Sunday, December 21, 2008

Nonprofit Professionals Will Get Us Through This; That's You and Me

Have a Merry Kwanzaa, Happy Hanukkah, Merry Christmas, and a Happy Winter Solstice! We wish everyone best wishes in 2009!

It has been an exceptional year in many many ways. Without a doubt, 2008 has presented the most difficult economy for nonprofits to operate in, during my career. The downside, of course, is that many nonprofits across the United States, are being forced to reduce services, merge, or (sadly) close permanently. Nonprofits fill all kinds of voids such as complacency, indifference, lack of access, little research, poor or no funding, lack of public knowledge, lack of expertise, infringements on legal oversight, etc. Nonprofits are often a last hope for many. As nonprofit organizations, ours' is an extended hand and it is staggering to think that many of those hands will be removed from our communities. Amid most governments' budget cuts, reduced donating, financial instability, financial scandals, and an uncertain economic outlook - we're all sort of sitting up a little more straight in the chair, and gripping the sides of the seat.

The up side to this kind of adversity is that we're all going through this together. Adversity can unite and unify and has already begun to. In the face of a challenge Americans, historically, have risen to the struggle innovating, pulling together, and sticking in the fight. This economy has forced the very same amongst nonprofits, across the United States. Professional nonprofit affiliations are hosting all kinds of nonprofit forums to provide a public commons for us nonprofit professionals come together for an hour or two to discuss the financial issues we, individually, are facing at each of our organizations, and to then share or brainstorm solutions. Out of adversity comes exceptional leaps forward in theory, method, and best practices. Despite how concerned I am for this country's nonprofit sector, I look forward to learning about your innovation, new methods, and learning about what you 'invented' and shared, in effect, adding to our sector's best practices. Yes, I'm looking at you. Where else does this unification, brainstorming, trial and error, innovation, and discovery come from? I'm standing right next to you, on this front line, doing my work to move us all forward, too.

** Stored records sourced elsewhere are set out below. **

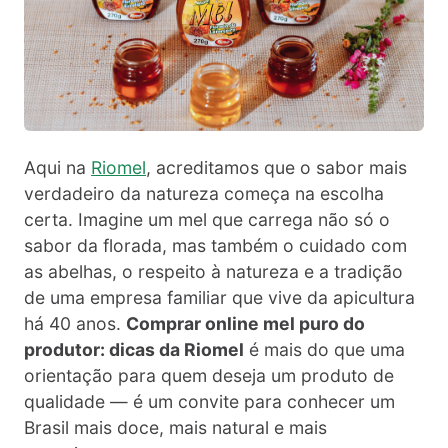
Aqui na
Riomel
, acreditamos que o sabor mais
verdadeiro da natureza começa na escolha
certa. Imagine um mel que carrega não só o
sabor da florada, mas também o cuidado com
as abelhas, o respeito à natureza e a tradição
de uma empresa familiar que vive da apicultura
há 40 anos.
Comprar online mel puro do
produtor: dicas da Riomel
é mais do que uma
orientação para quem deseja um produto de
qualidade — é um convite para conhecer um
Brasil mais doce, mais natural e mais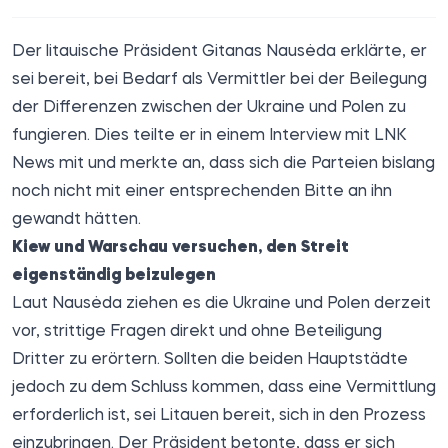
Der litauische Präsident Gitanas Nausėda erklärte, er
sei bereit, bei Bedarf als Vermittler bei der Beilegung
der Differenzen zwischen der Ukraine und Polen zu
fungieren. Dies teilte er in einem Interview mit
LNK
News
mit und merkte an, dass sich die Parteien bislang
noch nicht mit einer entsprechenden Bitte an ihn
gewandt hätten.
Kiew und Warschau versuchen, den Streit
eigenständig beizulegen
Laut Nausėda ziehen es die Ukraine und Polen derzeit
vor, strittige Fragen direkt und ohne Beteiligung
Dritter zu erörtern. Sollten die beiden Hauptstädte
jedoch zu dem Schluss kommen, dass eine Vermittlung
erforderlich ist, sei Litauen bereit, sich in den Prozess
einzubringen. Der Präsident betonte, dass er sich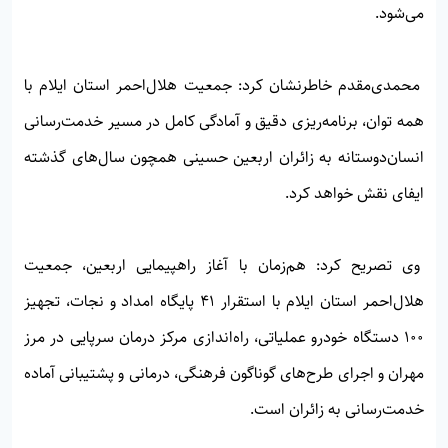
می‌شود.
محمدی‌مقدم خاطرنشان کرد: جمعیت هلال‌احمر استان ایلام با
همه توان، برنامه‌ریزی دقیق و آمادگی کامل در مسیر خدمت‌رسانی
انسان‌دوستانه به زائران اربعین حسینی همچون سال‌های گذشته
ایفای نقش خواهد کرد.
وی تصریح کرد: هم‌زمان با آغاز راهپیمایی اربعین، جمعیت
هلال‌احمر استان ایلام با استقرار ۴۱ پایگاه امداد و نجات، تجهیز
۱۰۰ دستگاه خودرو عملیاتی، راه‌اندازی مرکز درمان سرپایی در مرز
مهران و اجرای طرح‌های گوناگون فرهنگی، درمانی و پشتیبانی آماده
خدمت‌رسانی به زائران است.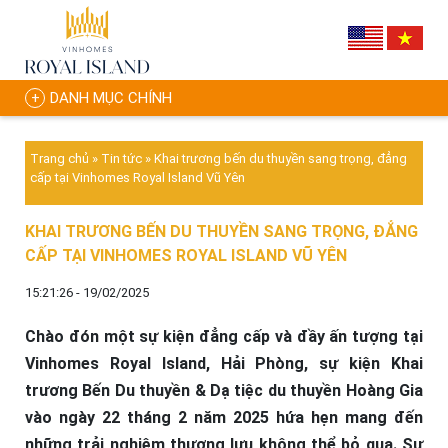
DANH MỤC CHÍNH
Trang chủ
»
Tin tức
»
Khai trương bến du thuyền sang trọng, đẳng
cấp tại Vinhomes Royal Island Vũ Yên
KHAI TRƯƠNG BẾN DU THUYỀN SANG TRỌNG, ĐẲNG
CẤP TẠI VINHOMES ROYAL ISLAND VŨ YÊN
15:21:26 - 19/02/2025
Chào đón một sự kiện đẳng cấp và đầy ấn tượng tại
Vinhomes Royal Island, Hải Phòng, sự kiện Khai
trương Bến Du thuyền & Dạ tiệc du thuyền Hoàng Gia
vào ngày 22 tháng 2 năm 2025 hứa hẹn mang đến
những trải nghiệm thượng lưu không thể bỏ qua. Sự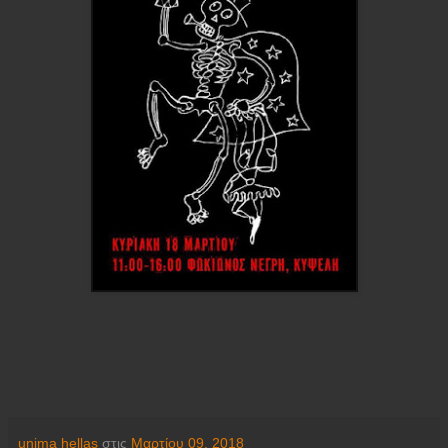
unima hellas
στις
Μαρτίου 09, 2018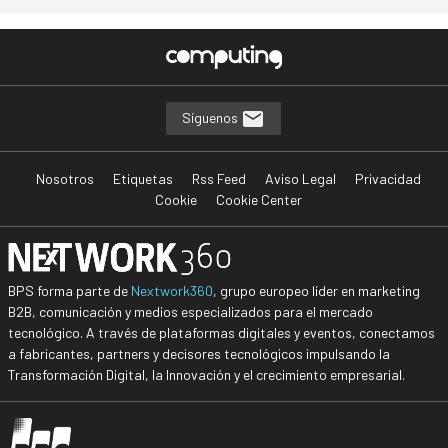
Síguenos
Nosotros
Etiquetas
Rss Feed
Aviso Legal
Privacidad
Cookie
Cookie Center
BPS forma parte de
Nextwork360
, grupo europeo líder en marketing
B2B, comunicación y medios especializados para el mercado
tecnológico. A través de plataformas digitales y eventos, conectamos
a fabricantes, partners y decisores tecnológicos impulsando la
Transformación Digital, la Innovación y el crecimiento empresarial.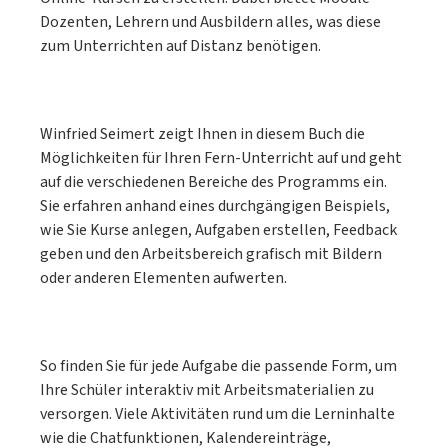
Dozenten, Lehrern und Ausbildern alles, was diese
zum Unterrichten auf Distanz benötigen.
Winfried Seimert zeigt Ihnen in diesem Buch die
Möglichkeiten für Ihren Fern-Unterricht auf und geht
auf die verschiedenen Bereiche des Programms ein.
Sie erfahren anhand eines durchgängigen Beispiels,
wie Sie Kurse anlegen, Aufgaben erstellen, Feedback
geben und den Arbeitsbereich grafisch mit Bildern
oder anderen Elementen aufwerten.
So finden Sie für jede Aufgabe die passende Form, um
Ihre Schüler interaktiv mit Arbeitsmaterialien zu
versorgen. Viele Aktivitäten rund um die Lerninhalte
wie die Chatfunktionen, Kalendereinträge,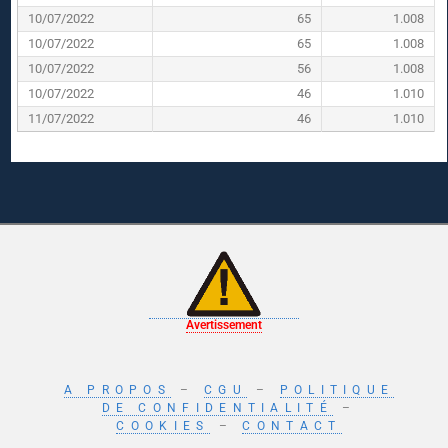
10/07/2022
65
1.008
10/07/2022
65
1.008
10/07/2022
56
1.008
10/07/2022
46
1.010
11/07/2022
46
1.010
Avertissement
A PROPOS
–
CGU
–
POLITIQUE
DE CONFIDENTIALITÉ
–
COOKIES
–
CONTACT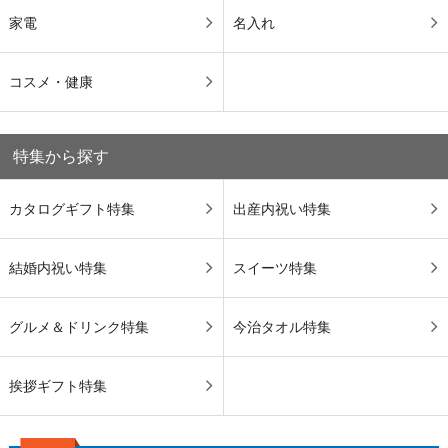
家電
名入れ
コスメ・健康
特集から探す
カタログギフト特集
出産内祝い特集
結婚内祝い特集
スイーツ特集
グルメ＆ドリンク特集
今治タオル特集
挨拶ギフト特集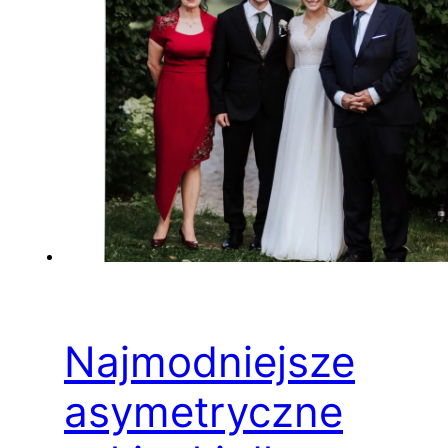
Najmodniejsze
asymetryczne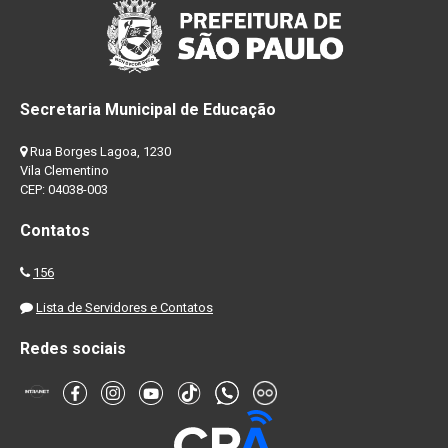
Secretaria Municipal de Educação
Rua Borges Lagoa, 1230
Vila Clementino
CEP: 04038-003
Contatos
156
Lista de Servidores e Contatos
Redes sociais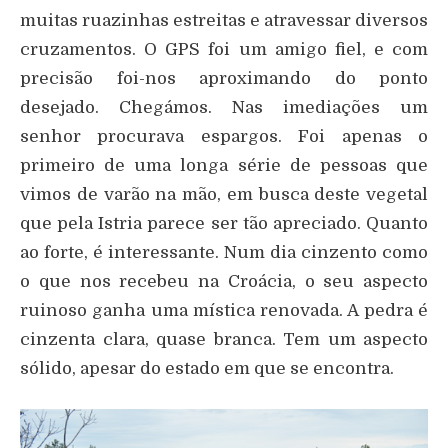
muitas ruazinhas estreitas e atravessar diversos
cruzamentos. O GPS foi um amigo fiel, e com
precisão foi-nos aproximando do ponto
desejado. Chegámos. Nas imediações um
senhor procurava espargos. Foi apenas o
primeiro de uma longa série de pessoas que
vimos de varão na mão, em busca deste vegetal
que pela Istria parece ser tão apreciado. Quanto
ao forte, é interessante. Num dia cinzento como
o que nos recebeu na Croácia, o seu aspecto
ruinoso ganha uma mística renovada. A pedra é
cinzenta clara, quase branca. Tem um aspecto
sólido, apesar do estado em que se encontra.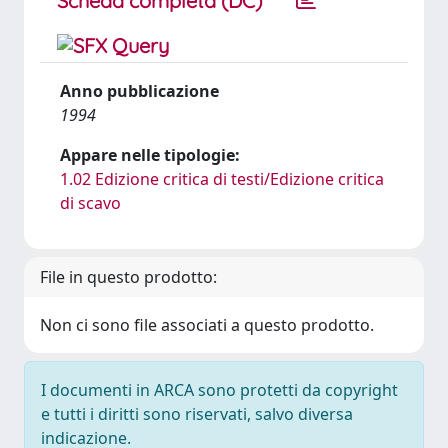
Scheda completa (DC)
Anno pubblicazione
1994
Appare nelle tipologie:
1.02 Edizione critica di testi/Edizione critica
di scavo
File in questo prodotto:
Non ci sono file associati a questo prodotto.
I documenti in ARCA sono protetti da copyright
e tutti i diritti sono riservati, salvo diversa
indicazione.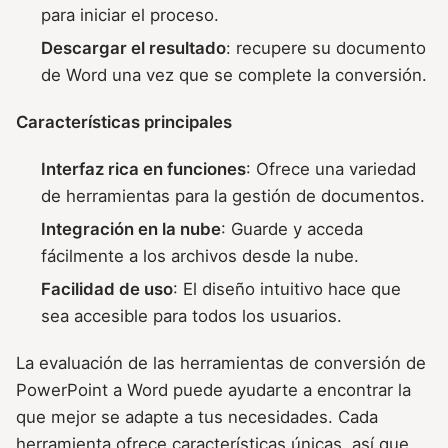
para iniciar el proceso.
Descargar el resultado
: recupere su documento
de Word una vez que se complete la conversión.
Características principales
Interfaz rica en funciones
: Ofrece una variedad
de herramientas para la gestión de documentos.
Integración en la nube
: Guarde y acceda
fácilmente a los archivos desde la nube.
Facilidad de uso
: El diseño intuitivo hace que
sea accesible para todos los usuarios.
La evaluación de las herramientas de conversión de
PowerPoint a Word puede ayudarte a encontrar la
que mejor se adapte a tus necesidades. Cada
herramienta ofrece características únicas, así que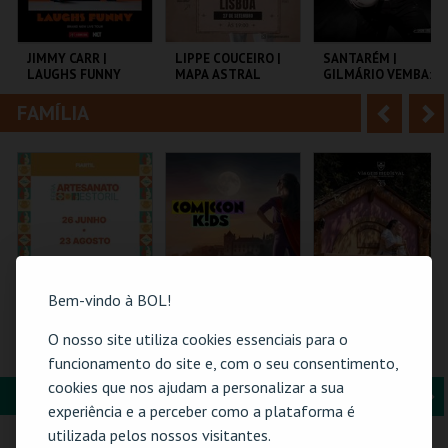
i
n
o
t
JIMMY CARR |
LIPPE COUCEIRO |
SANTARÉM |
LAUGHS FUNNY
MAPA ASTRAL
GILMÁRIO VEMBA:
r
e
3º ROUND
FAMÍLIA
A
S
COLISEU DE LISBOA
LISBOA COMEDY
CNEMA
CLUB
n
e
t
g
MAIS INFO
MAIS INFO
MAIS INFO
e
u
COMPRAR
COMPRAR
COMPRAR
r
i
i
n
Bem-vindo à BOL!
o
t
O nosso site utiliza cookies essenciais para o
61ª FEIRA DE
COMIC-CON KIDS
ERA UMA VEZ… D.
ARTESANATO DO
GUIMARÃES 2026 –
TERESA
funcionamento do site e, com o seu consentimento,
r
e
ESTORIL
EDIÇÃO ESPECIAL
cookies que nos ajudam a personalizar a sua
HALLOWEEN
FORMAÇÃO & EDUCAÇÃO
A
S
FIARTIL
MULTIUSOS DE
SANTA MARIA DA
experiência e a perceber como a plataforma é
GUIMARÃES
FEIRA
n
e
utilizada pelos nossos visitantes.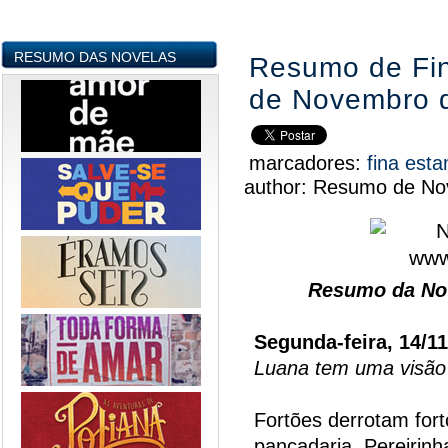
RESUMO DAS NOVELAS
Resumo de Fin
de Novembro 
marcadores:
fina est
author:
Resumo de Nov
Resumo da Nov
Segunda-feira, 14/1
Luana tem uma visão
Fortões derrotam fort
pancadaria. Pereirinh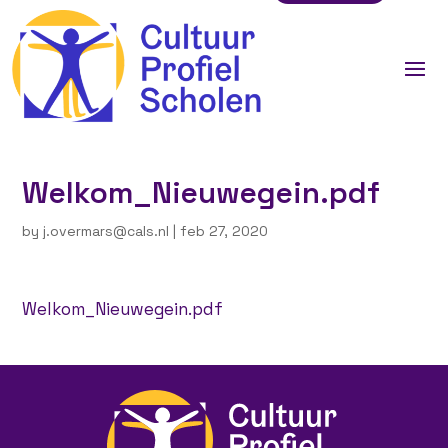
Welkom_Nieuwegein.pdf
by
j.overmars@cals.nl
|
feb 27, 2020
Welkom_Nieuwegein.pdf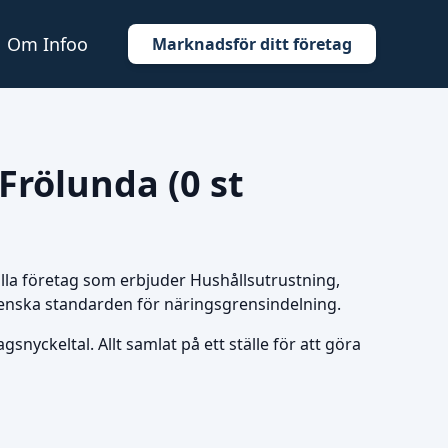
Om Infoo
Marknadsför ditt företag
 Frölunda (0 st
r alla företag som erbjuder Hushållsutrustning,
 svenska standarden för näringsgrensindelning.
snyckeltal. Allt samlat på ett ställe för att göra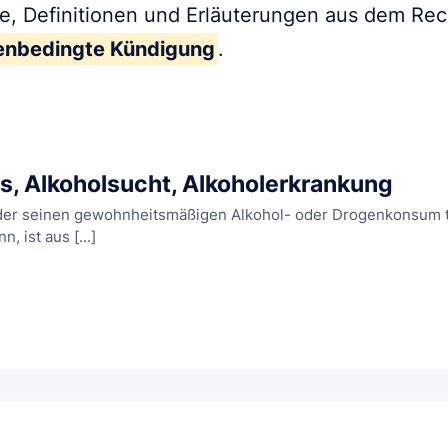
fe, Definitionen und Erläuterungen aus dem Re
enbedingte Kündigung
.
s, Alkoholsucht, Alkoholerkrankung
der seinen gewohnheitsmäßigen Alkohol- oder Drogenkonsum tr
, ist aus [...]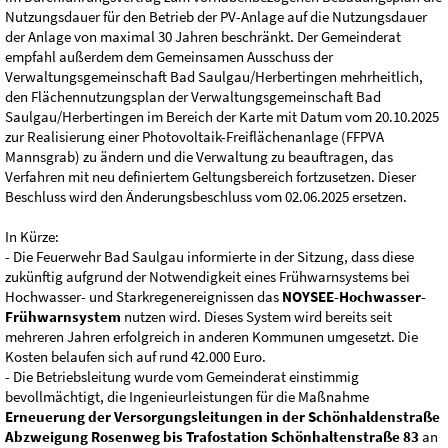
Nutzungsdauer für den Betrieb der PV-Anlage auf die Nutzungsdauer
der Anlage von maximal 30 Jahren beschränkt. Der Gemeinderat
empfahl außerdem dem Gemeinsamen Ausschuss der
Verwaltungsgemeinschaft Bad Saulgau/Herbertingen mehrheitlich,
den Flächennutzungsplan der Verwaltungsgemeinschaft Bad
Saulgau/Herbertingen im Bereich der Karte mit Datum vom 20.10.2025
zur Realisierung einer Photovoltaik-Freiflächenanlage (FFPVA
Mannsgrab) zu ändern und die Verwaltung zu beauftragen, das
Verfahren mit neu definiertem Geltungsbereich fortzusetzen. Dieser
Beschluss wird den Änderungsbeschluss vom 02.06.2025 ersetzen.
In Kürze:
- Die Feuerwehr Bad Saulgau informierte in der Sitzung, dass diese
zukünftig aufgrund der Notwendigkeit eines Frühwarnsystems bei
Hochwasser- und Starkregenereignissen das
NOYSEE-Hochwasser-
Frühwarnsystem
nutzen wird. Dieses System wird bereits seit
mehreren Jahren erfolgreich in anderen Kommunen umgesetzt. Die
Kosten belaufen sich auf rund 42.000 Euro.
- Die Betriebsleitung wurde vom Gemeinderat einstimmig
bevollmächtigt, die Ingenieurleistungen für die Maßnahme
Erneuerung der Versorgungsleitungen in der Schönhaldenstraße
Abzweigung Rosenweg bis Trafostation Schönhaltenstraße 83
an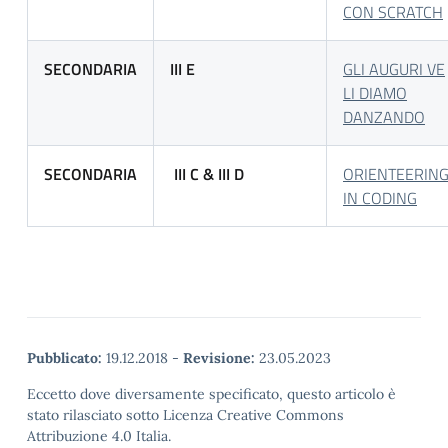
CON SCRATCH
SECONDARIA
III E
GLI AUGURI VE
LI DIAMO
DANZANDO
SECONDARIA
III C & III D
ORIENTEERIN
IN CODING
Pubblicato:
19.12.2018
-
Revisione:
23.05.2023
Eccetto dove diversamente specificato, questo articolo è
stato rilasciato sotto Licenza Creative Commons
Attribuzione 4.0 Italia.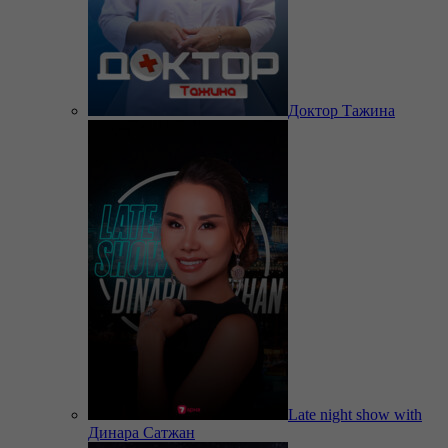
Доктор Тажина
Late night show with
Динара Сатжан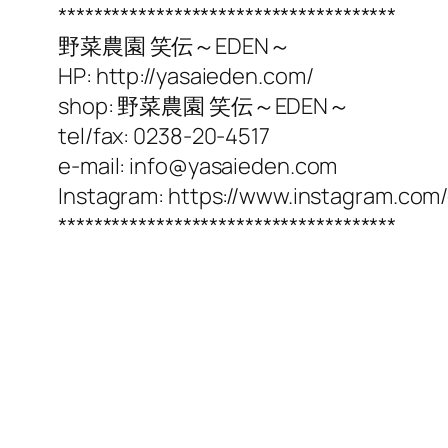
**************************************
野菜農園 笑伝～EDEN～
HP: http://yasaieden.com/
shop: 野菜農園 笑伝～EDEN～
tel/fax: 0238-20-4517
e-mail: info@yasaieden.com
Instagram: https://www.instagram.co
**************************************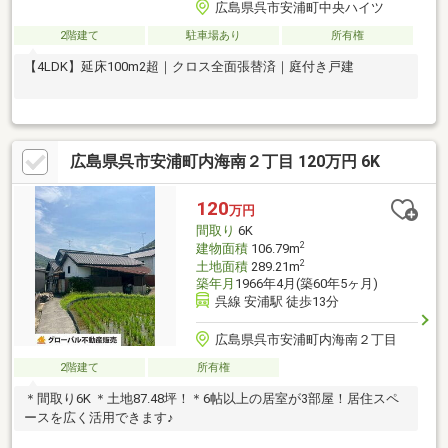
広島県呉市安浦町中央ハイツ
2階建て
駐車場あり
所有権
【4LDK】延床100m2超｜クロス全面張替済｜庭付き戸建
広島県呉市安浦町内海南２丁目 120万円 6K
120
万円
間取り
6K
2
建物面積
106.79m
2
土地面積
289.21m
築年月
1966年4月(築60年5ヶ月)
呉線 安浦駅 徒歩13分
広島県呉市安浦町内海南２丁目
2階建て
所有権
＊間取り6K ＊土地87.48坪！＊6帖以上の居室が3部屋！居住スペ
ースを広く活用できます♪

Despite these difficulties, we must keep the very inspiration, passion, or whatever the flame is, inside you, that brought you to the nonprofit sector alive in ourselves and one another. We've attempted to be there for you and your organization by providing our 'free consultations' series, these past months, on this blog. It isn't a time to horde knowledge or expertise. Our communities' weakest, most under-represented, or disenfranchised are at risk. If your local United Way or just some unofficial but sincere group of nonprofit leaders, in your community, is getting nonprofit representatives together to discuss the challenges of this economy - consider joining that talk. Be there for that brown bag lunch. Make time after work, that evening. Move that meeting, or whatever you need to do to be a part of the solution making. You may think that you have nothing new or innovative to contribute; but who knows, before they discover or innovate something new that they were about to? In a discussion with our professional colleagues, you'll likely learn something new that you and your organization could use in these tough times; and listening to others who also live and work in your community may stimulate ideas or resources that you just haven't thought of (yet), on your own. Despite a common misconception that we are all competing for the exact same single donation dollar; we can come together, as professionals in the same sector, to share. The truth is that donors give to different causes, in different geographic locations, for different reasons. We are not all competing for one donor's single dollar. Also, donors give to what they are passionate about and often that's more than one cause or issue. We are all developing donors interested in our organization's single cause and the work that our organization succeeds at. Be confident in your constituency's dedication and open up to the community, for the sake of each and all of our organizations' missions.

It's a difficult time, but we can be there for one another, even as professionals. Your organization, the organization down the street, and my organization benefits when you and I show up for the 'fight'. In 2009 keep your eyes on the horizon. Watch for the innovation and new professional nonprofit best practices that comes out of this tough economy.